Note the universality of the message. Is there any man who does not thirst and who does not know what it is to yearn and long for that which is eternal? And Jesus says, “If any man thirst”—not just select cases, and He does not even indicate the nature of the thirst. He might have said, as He did once, “Blessed are they which do hunger and thirst after righteousness” (Matt. 5:6). He might have said, “If any man thirst after goodness, after purity, after holiness, let him come unto me, and drink.” But He makes it far wider than that. He says, “If any man thirst.” That is for every one of us.
You may say, “Yes, I am thirsting for pleasure. I want to find more joy and delight in living.” Well, my dear friends, if any man thirst after real pleasure and lasting joy, Jesus says, “Let him come unto me, and drink.” It is written, “At Thy right hand there are pleasures for evermore” (Ps. 16:11). What Jesus said concerning the water of that well in Samaria is just as true of all that earth has to offer—”Whosoever drinketh of this water shall thirst again” (John 4:13). You may try all of the different pleasures of earth, they will never quench your thirst. We grant that there is a measure of pleasure in sin, but you know Scripture says that “Moses, when he was come to years, refused to be called the son of Pharaoh’s daughter; choosing rather to suffer affliction with the people of God, than to enjoy the pleasures of sin for a season” (Heb. 11:24). That is all, they last only a little while. They are like some of these sweet drinks that you take in the summer, and every time you drink you become only the more thirsty. So it is with all that the world has to offer. But Jesus says to those who try the world but are thirsty still, “Come to Me and drink, and you will never thirst again.”
Someone says, “Well I am not concerned about pleasure, but I thirst for wealth—for the means to make things comfortable for my family and myself.” Yes, but the wealth of this world passes away. But if you want pleasure that will last forever and the wealth that will abide, come to Jesus and heed His gracious invitation, and you will be wealthy forevermore.
Perhaps you thirst for the good opinion of others—to be well thought of. Oh, dear friends, there is nothing like having the good opinion of God Himself, and you get that when you trust His blessed Son, when you receive the Lord Jesus Christ as your own Savior. Then God Himself guarantees that you shall participate with Him in glory—that shall last forever.

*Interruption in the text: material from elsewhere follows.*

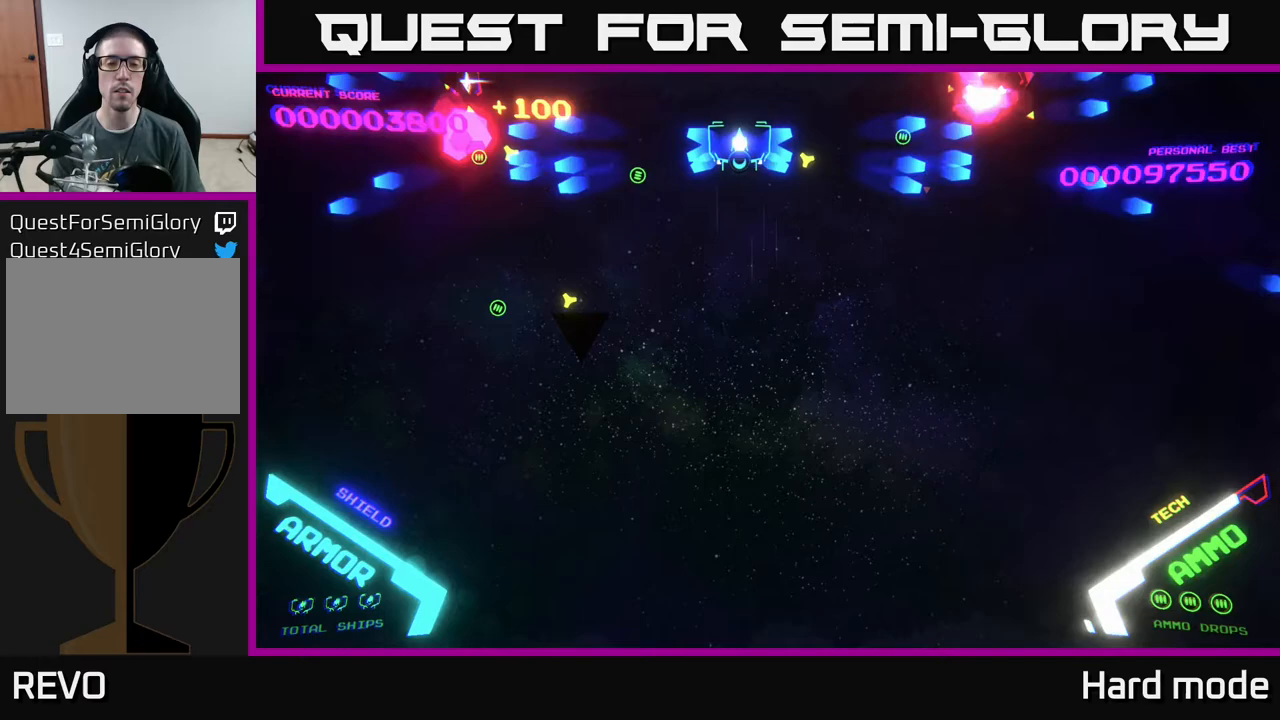
{"buttons": [], "left_stick": "center", "events": [[83, "B", "up"], [350, "B", "down"], [417, "B", "up"]]}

Jesus says of His own, “The glory which thou gavest me I have given them; that they may be one, even as we are one” (John 17:22). We often sing that “Glory” song, and one verse goes,
When by His grace I shall look on His face,
That will be glory, be glory for me!
Some object to that phrase and say they would rather sing, “That will be glory for Him.” Well, of course, that will be glory for Him, but on the other hand it will be glory for me to gaze on His blessed face and be with Him for all eternity. How perfectly satisfied we shall be in that day! Yes, “if any man thirst, let him come unto me, and drink.”
And then He adds, “He that believeth on me, as the scripture hath said, out of his belly shall flow rivers of living water” (7:38). To come unto Him and drink is to believe Him and the message He has given, to put your trust in Him. “He that believeth on me, as the scripture hath said, out of his belly shall flow rivers of living water.” Now where has the Scripture said this? Well, there may not be any exact verse of Scripture that says in so many words that he that believes on Jesus from within him shall flow rivers of living water, but I take it that the Lord is referring to the general tenor of Scripture. The living water flowing forth from the smitten rock—Scripture after Scripture indicates that truth. In Isaiah 41:17-18 is a glorious promise that really refers to the very same thing as that of which our Lord Jesus Christ speaks. Refreshment and blessing spiritually is for those who put their trust in this Savior that God has provided. “When the poor and needy seek water, and there is none, and their tongue faileth for thirst, I the LORD will hear them, I the God of Israel will not forsake them. I will open rivers in high places, and fountains in the midst of the valleys: I will make the wilderness a pool of water, and the dry land springs of water.”
Then in 43:19-20 of the same book, that of the prophet Isaiah, it is written, “Behold, I will do a new thing; now it shall spring forth; shall ye not know it? I will even make a way in the wilderness, and rivers in the desert. The beast of the field shall honour me, the dragons and the owls: because I give waters in the wilderness, and rivers in the desert, to give drink to my people, my chosen.”
And then again in Isaiah 44:3, “For I will pour water upon him that is thirsty, and floods upon the dry ground: I will pour my spirit upon thy seed, and my blessing upon thine offspring.”
One other quotation from the same prophet, “And the LORD shall guide thee continually, and satisfy thy soul in drought, and make fat thy bones: and thou shalt be like a watered garden, and like a spring of water, whose waters fail not” (58:11). The heart of the believer is pictured there. The very inward being of the believer is as a watered garden with streams flowing out for the blessing of others.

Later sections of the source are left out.